### TASK MATERIAL
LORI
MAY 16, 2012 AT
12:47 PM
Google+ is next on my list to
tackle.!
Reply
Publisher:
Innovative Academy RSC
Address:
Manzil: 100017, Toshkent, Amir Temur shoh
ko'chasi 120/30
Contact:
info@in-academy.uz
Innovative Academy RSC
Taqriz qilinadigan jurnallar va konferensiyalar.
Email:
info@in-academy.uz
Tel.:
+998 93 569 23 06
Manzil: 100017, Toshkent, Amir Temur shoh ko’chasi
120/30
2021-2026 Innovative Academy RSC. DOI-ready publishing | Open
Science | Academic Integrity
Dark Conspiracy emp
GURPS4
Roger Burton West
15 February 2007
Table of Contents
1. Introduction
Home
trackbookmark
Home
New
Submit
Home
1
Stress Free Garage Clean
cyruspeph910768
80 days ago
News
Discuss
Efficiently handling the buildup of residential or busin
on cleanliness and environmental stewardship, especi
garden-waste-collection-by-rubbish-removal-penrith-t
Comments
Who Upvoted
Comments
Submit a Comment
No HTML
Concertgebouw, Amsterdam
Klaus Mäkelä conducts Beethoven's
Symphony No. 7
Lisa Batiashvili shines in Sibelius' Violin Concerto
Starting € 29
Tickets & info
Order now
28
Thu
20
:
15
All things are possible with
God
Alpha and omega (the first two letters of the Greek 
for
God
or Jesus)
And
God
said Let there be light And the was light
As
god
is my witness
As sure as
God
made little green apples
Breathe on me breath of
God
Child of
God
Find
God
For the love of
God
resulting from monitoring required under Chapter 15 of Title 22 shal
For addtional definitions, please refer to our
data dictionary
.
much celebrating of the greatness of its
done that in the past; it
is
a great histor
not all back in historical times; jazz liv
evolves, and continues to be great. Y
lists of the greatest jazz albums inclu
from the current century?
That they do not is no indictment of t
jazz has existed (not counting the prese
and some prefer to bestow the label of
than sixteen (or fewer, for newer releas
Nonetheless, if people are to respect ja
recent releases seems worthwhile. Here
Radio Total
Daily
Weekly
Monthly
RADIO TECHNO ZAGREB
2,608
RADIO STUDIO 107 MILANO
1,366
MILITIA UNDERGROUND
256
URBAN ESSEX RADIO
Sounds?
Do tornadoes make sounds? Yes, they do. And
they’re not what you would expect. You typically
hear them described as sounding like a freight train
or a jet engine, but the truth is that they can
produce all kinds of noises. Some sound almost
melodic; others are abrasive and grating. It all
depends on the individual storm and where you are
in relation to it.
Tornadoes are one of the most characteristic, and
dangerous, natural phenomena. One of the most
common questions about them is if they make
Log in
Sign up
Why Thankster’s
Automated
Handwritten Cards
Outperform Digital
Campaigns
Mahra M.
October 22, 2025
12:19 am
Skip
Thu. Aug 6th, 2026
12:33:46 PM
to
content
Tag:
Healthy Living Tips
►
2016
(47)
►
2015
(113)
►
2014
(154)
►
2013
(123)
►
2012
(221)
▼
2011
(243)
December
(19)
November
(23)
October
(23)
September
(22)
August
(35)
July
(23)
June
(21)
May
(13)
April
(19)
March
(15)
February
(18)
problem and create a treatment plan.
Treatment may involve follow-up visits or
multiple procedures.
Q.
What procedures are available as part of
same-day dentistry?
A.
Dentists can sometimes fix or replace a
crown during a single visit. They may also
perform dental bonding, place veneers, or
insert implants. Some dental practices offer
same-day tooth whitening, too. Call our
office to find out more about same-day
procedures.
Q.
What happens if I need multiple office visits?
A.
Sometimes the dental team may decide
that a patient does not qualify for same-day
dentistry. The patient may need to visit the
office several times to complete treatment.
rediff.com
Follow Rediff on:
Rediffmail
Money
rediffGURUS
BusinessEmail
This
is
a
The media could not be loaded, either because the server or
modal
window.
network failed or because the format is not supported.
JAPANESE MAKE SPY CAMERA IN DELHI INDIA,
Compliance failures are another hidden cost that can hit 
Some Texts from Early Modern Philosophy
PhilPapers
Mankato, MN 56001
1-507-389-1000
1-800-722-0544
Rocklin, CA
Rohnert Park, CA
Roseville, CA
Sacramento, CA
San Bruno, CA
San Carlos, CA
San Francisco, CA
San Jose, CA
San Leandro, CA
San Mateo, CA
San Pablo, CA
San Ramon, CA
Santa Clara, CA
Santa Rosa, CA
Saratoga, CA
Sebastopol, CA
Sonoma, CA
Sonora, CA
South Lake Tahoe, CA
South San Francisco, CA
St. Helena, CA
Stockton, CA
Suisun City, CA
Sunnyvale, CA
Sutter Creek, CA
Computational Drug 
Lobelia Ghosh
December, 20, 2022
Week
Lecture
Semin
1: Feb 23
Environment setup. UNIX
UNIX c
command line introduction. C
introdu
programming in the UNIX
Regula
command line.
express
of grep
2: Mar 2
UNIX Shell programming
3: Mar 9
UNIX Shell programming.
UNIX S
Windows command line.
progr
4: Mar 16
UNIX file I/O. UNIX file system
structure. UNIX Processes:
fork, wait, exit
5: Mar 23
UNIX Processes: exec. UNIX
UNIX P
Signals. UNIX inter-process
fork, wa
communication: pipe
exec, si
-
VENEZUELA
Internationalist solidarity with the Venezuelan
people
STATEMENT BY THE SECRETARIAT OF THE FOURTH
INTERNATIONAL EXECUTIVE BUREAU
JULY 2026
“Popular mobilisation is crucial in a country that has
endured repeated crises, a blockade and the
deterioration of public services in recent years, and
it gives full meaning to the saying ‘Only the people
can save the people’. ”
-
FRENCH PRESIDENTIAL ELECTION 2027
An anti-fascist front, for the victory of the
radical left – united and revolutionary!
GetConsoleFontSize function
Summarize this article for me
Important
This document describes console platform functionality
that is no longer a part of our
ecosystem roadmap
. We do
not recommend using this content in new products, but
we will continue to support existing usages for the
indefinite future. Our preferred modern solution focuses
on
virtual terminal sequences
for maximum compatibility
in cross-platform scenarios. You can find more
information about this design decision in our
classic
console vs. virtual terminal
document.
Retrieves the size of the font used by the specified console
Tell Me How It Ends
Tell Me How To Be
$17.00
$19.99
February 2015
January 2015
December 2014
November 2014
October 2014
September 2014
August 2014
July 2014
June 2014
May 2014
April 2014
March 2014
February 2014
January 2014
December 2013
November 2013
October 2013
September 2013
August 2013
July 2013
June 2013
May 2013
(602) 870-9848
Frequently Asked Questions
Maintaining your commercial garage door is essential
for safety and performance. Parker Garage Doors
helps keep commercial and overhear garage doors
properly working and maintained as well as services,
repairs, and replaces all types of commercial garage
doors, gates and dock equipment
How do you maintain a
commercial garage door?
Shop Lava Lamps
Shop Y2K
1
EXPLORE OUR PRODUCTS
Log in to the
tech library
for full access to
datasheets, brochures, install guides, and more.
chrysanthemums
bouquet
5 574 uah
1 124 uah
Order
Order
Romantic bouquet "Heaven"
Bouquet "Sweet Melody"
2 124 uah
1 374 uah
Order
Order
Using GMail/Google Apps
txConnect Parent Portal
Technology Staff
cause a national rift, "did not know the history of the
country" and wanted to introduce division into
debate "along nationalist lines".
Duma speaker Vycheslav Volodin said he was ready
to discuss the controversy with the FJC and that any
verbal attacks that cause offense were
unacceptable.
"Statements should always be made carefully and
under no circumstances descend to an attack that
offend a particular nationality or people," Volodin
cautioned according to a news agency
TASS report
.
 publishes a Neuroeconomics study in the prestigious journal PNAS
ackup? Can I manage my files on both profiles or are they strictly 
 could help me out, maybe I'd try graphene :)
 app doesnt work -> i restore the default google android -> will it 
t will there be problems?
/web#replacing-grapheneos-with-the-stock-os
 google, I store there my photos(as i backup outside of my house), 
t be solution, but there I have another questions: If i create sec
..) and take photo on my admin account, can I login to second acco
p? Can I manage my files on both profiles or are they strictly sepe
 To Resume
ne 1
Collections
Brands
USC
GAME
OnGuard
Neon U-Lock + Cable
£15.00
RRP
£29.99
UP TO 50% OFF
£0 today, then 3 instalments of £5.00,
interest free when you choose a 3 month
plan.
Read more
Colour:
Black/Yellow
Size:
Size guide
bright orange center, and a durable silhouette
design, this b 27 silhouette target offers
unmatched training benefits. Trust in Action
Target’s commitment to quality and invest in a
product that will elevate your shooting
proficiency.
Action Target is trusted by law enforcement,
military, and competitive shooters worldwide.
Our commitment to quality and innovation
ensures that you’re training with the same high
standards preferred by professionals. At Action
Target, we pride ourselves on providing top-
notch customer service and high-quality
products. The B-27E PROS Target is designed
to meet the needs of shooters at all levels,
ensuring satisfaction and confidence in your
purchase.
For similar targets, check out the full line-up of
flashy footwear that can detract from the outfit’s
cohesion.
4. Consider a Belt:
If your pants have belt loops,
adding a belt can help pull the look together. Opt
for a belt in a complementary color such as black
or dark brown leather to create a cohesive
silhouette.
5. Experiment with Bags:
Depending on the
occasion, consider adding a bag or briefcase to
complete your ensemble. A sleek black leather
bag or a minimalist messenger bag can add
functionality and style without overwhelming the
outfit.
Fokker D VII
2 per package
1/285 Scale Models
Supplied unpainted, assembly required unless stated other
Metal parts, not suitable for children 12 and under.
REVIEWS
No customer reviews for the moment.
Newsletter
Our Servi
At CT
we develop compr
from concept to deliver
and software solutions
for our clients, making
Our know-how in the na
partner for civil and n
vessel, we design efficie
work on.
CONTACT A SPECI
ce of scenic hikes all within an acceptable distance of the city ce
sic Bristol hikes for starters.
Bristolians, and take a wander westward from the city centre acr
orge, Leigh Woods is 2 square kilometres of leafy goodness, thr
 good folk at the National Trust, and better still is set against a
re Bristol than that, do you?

### YOUR ASSIGNMENT
Copy every line from the data that includes the string "customer".

### EXERCISE ANSWER
notch customer service and high-quality
No customer reviews for the moment.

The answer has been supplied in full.